One of the most significant provisions limits what local governments can ask for when reviewing these modification requests. Under this bill, local officials can only demand information that is directly related to determining if the request is an “eligible facilities request,” and that information must already be listed in a publicly available rule or standard. This is where the rubber meets the road for local planning boards. They can no longer ask for site-specific details that aren't already codified in a standard public document, even if those details are necessary for a thorough review of a unique site. If a local official asks for something that isn't explicitly in a public rule, the bill states that the request doesn't count, and the 60-day clock keeps running.

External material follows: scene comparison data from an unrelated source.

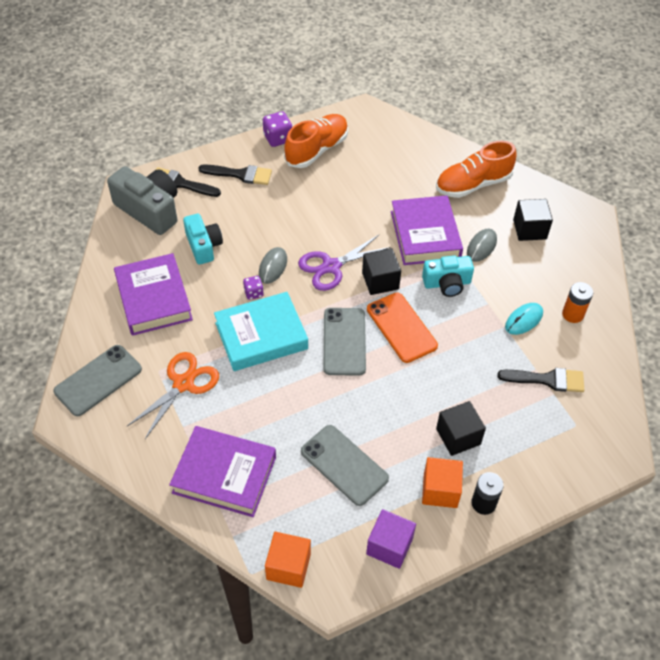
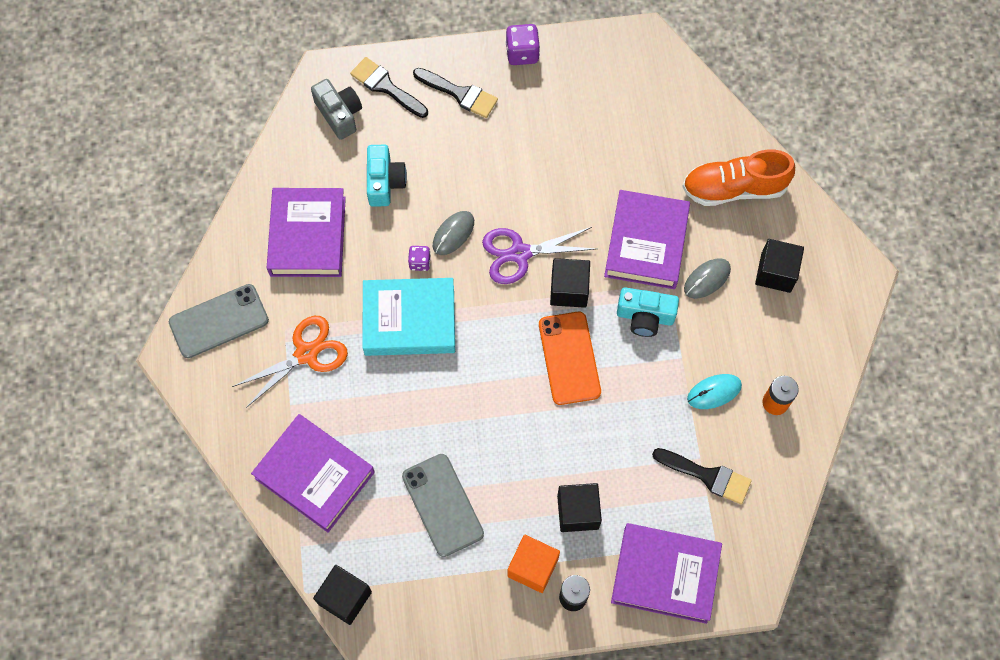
camera: 20 degrees right, 15 degrees up
grey camera [107,166,177,235] -> grey camera [311,79,362,140], size x0.65
orange cube [265,532,311,588] -> black cube [313,565,372,625]
orange shoe [284,114,348,168] -> none
grey phone [323,308,366,376] -> none
purple cube [366,509,416,569] -> none
none -> purple book [611,523,722,624]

The only way for the local authority to pause (or “toll”) the 60-day clock is if the initial application is incomplete. They have 30 days to send a written notice detailing exactly what's missing, citing the specific public rule that requires that information. If they send a second notice because the follow-up information was also incomplete, they only get 10 days to do it. Miss that 10-day window, and the clock keeps ticking. This structure heavily favors the applicant, ensuring that local governments can't drag out the process by repeatedly claiming applications are incomplete. For carriers, this means far less time spent in bureaucratic limbo; for local communities, it means their planning and zoning commissions have very little wiggle room to perform due diligence, potentially leading to less desirable outcomes in terms of tower placement and design.
If a carrier believes a local government is violating these new timelines, the bill allows them to take the case directly to a U.S. District Court, which must review the case on an expedited basis. This is a powerful tool for industry, essentially giving them a fast-track way to override local decision-making if they feel the 60-day timeline isn't being respected. Overall, the 5G UPGRADE Act is a clear push for federal streamlining over local autonomy, prioritizing the rapid deployment of next-generation wireless infrastructure above almost all else.